Wizard101, being a game that involves a fair amount of wizards and wizardry, is often compared to Harry Potter and the Hogwarts band of teen witches and wizards. Wizard101, too, takes place at a wizarding school, which is looking to populate its ranks with young wizards. Users start as wizard students, progressing their way through grades and various worlds, ultimately battling an evil character not unlike Voldemort.
Yet, while the comparison with Harry Potter may be an easy one to make, the KingsIsle team prefers to elicit what it calls the “Pixar model” when referring to its influences. This means that, while Wizard101 is a game built for kids and teenagers, it is rife with allusions, jokes, and imagery that makes it appealing to older audiences as well.
For example, Wizard101 is fully voice acted, and the game’s music has seen contributions from Nick Jonas (of the Jonas Brothers) as well as the lead singer of The Blue Oyster Cult, among others. Fred Howard, vice president of Marketing at KingsIsle Entertainment, told me that he has personally heard from a number of grandmothers — those who would never refer to themselves as gamers — who have racked up hundreds of hours of Wizard101 gameplay.
While the graphics, voiceovers, and fantasy elements are appealing to adults and kids alike, the game also owes its success to the fact that it’s free to play online, much like its older brethren WoW and Lord of The Rings, and is direct to consumer and direct to download. The game is easy to set up, and the barriers to entry are low — five minutes of setup and users are off and running.
As players progress, they run into Wizard101′s freemium model, in which users are asked to pay to access further levels and premium content. What’s more, there are more than six worlds users can play around in, and with the 300 hours worth of content recently added, gameplay in Wizard101 is far deeper than the experience one has playing a Facebook game like FarmVille.
Wizard101 also boasts a turn-based card game, with collectible cards in which users can build their own decks, virtual pets and minigames for those pets, and so on. While there’s competition for loot and in-game rewards, the game is casually collaborative, as users can work side by side in duels against evil bad guys, adding the social nature inherent to Facebook games, but building upon those with far more content and features than one might typically find in games made for the social networking platform.
KingsIsle has also taken Wizard101 to mobile with an iPhone app, and as it continues to roll out enhancements to its mobile experience and add levels and minigames to its online game experience, the startup is clearly making a play at users — both kids and adults — that find themselves looking for a deeper experience beyond those available in casual Facebook games.

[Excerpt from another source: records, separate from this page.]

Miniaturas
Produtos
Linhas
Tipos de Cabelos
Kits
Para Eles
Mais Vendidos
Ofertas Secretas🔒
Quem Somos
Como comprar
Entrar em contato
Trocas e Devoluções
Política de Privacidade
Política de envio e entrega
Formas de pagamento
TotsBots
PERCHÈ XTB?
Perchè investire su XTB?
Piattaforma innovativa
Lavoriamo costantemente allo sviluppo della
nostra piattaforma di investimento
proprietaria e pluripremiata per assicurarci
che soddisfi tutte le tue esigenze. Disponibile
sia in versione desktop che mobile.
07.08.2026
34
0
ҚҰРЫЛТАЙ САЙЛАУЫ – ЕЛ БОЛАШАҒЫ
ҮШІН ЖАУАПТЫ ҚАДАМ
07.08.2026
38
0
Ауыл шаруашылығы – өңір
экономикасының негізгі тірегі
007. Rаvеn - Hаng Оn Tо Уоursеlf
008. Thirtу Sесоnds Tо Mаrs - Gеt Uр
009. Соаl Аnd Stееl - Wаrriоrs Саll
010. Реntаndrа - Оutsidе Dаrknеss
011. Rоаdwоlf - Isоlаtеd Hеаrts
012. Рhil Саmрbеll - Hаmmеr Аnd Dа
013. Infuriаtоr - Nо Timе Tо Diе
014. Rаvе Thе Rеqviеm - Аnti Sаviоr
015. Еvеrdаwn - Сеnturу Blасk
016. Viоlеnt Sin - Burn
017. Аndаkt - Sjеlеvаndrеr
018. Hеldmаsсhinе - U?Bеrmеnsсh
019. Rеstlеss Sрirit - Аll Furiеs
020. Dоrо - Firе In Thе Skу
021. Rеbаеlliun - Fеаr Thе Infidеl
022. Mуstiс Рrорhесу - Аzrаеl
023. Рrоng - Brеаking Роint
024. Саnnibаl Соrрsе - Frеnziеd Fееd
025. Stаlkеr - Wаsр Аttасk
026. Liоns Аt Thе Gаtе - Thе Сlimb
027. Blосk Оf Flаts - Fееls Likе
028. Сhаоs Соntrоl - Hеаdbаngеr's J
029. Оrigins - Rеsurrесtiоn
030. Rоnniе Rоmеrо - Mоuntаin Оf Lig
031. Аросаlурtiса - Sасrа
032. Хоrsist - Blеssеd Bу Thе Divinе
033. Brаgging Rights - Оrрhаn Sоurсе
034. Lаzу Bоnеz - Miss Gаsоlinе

KingsIsle was founded by Elie Akilian, who sold his Inet Technologies to Tektronix in 2004 for $500 million. Akilian partnered with a former Activision executive and brought on game developers from Austin-based WolfPack studios, the makers of Shadowbane, eventually growing the company to 120-plus employees. Since its founding in 2005, KingsIsle has been bootstrapped, taking no outside investment, but with Wizard101 recently launching in Europe, and online collaborative and immersive games for a younger market hitting the tipping point, it seems only a matter of time before Wizard101 catches up to the likes of Moshi Monsters and becomes more than marginally profitable.